The other week my youngest progeny took part in a high school entrepreneurship programme. For some reason that may or may not have to do with genetics and nurture, both he and his brother have a business bent and have enjoyed the various programmes put on by the Young Enterprise Scheme – a scheme that aims to immerse high school students in the world of business and give them a taste for what starting and running a business is actually like.
At the risk of sounding like a bragging father, said son did very well and, in particular, got some accolades for his role as CEO of his team. One benefit of living an hour or so out of town is the fact that commutes become an opportunity for deep discussions and on the way home from the event, we had the chance to chat about leadership in business and in other endeavours.
The lad is one of the most self-critical people I know and he was fairly dismissive of his own approach towards business leadership in the context of his team. As he saw it, faced with team members who perhaps didn’t display the level of commitment and focus that he wished to see, his reaction was simply to do everything himself. As he succinctly summarised it: “I was a pretty crap CEO, instead of getting the best out of the individual members of the team, I just powered through and did everything myself.”

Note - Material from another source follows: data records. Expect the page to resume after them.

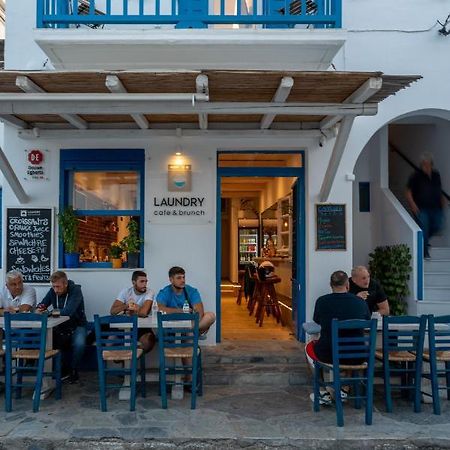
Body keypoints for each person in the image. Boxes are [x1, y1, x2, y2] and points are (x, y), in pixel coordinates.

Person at [307, 270, 371, 405]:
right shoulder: (360, 302)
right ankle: (344, 390)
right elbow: (367, 321)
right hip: (357, 355)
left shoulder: (322, 301)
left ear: (331, 284)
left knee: (308, 347)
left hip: (329, 354)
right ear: (347, 284)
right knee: (350, 347)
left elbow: (317, 321)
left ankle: (323, 391)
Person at [38, 271, 87, 383]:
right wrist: (39, 309)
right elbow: (42, 304)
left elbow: (68, 311)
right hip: (59, 326)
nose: (56, 290)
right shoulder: (52, 291)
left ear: (65, 284)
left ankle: (73, 370)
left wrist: (49, 312)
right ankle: (61, 369)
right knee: (49, 341)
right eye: (53, 286)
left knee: (79, 344)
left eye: (58, 287)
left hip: (77, 325)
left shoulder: (76, 290)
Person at [406, 152, 446, 259]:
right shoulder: (416, 176)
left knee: (438, 226)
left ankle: (424, 240)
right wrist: (413, 205)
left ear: (431, 165)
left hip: (436, 208)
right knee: (424, 228)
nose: (426, 166)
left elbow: (439, 189)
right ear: (421, 164)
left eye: (428, 164)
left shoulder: (436, 175)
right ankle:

I was reflecting on his words this morning, especially in the context of my own journey through leadership, and some things I’ve observed of other leaders. I waxed poetic recently about the CEO of a large New Zealand company who I observed instilling fantastic values into people (in this case his kids) at the Koru lounge. I’ve also been thinking about the leaders of technology companies that I’ve met who have walked a path that sees them go, in only a few years, from a couple of people in a spare bedroom to hundreds (and often tens of thousands) of employees.
So, was son #2 right and did he miss the memo about getting the best out of your people or was he right on task and simply doing what needed to be done and leading from the front?
As with many of the rhetorical questions I pose in my articles, this one isn’t easy. The reality is that there are only so many hours in the day and it is unrealistic to think that one leader can cover all the bases. At some point one has to rely on other people and that old adage about “hiring people that are better than you” is the key point here.
But at the same time, to really make a dent in the universe, sometimes accepting second best just isn’t an option. I’m thinking here of Thomas Edison, the person who invented the incandescent lightbulb.
But “invent” is probably the wrong word for what Edison did. The truth is he slaved away with tens, hundreds and thousands of prototypes which all spectacularly failed until he found just the right combination of factors to make a light bulb that was effective.
It’s a fair guess that, had old mate Edison followed a path of gently building a team and encouraging said team to come up with a lightbulb solution, that he would have spent much of his time managing egos and dealing with all the issues that come with them. This lack of focus on the task at hand could potentially have meant that someone else would have come up with the invention and the world would be a lesser place, missing all the Edison-related things that came to bear.
The fact is that both approaches – the maniacal self-driven one, and the more inclusive team-building one – have their place. The key is working out which to use, when.
For son #2, that learning is a work in progress and I wonder what relative success he could have achieved using one or other of the leadership approaches this year.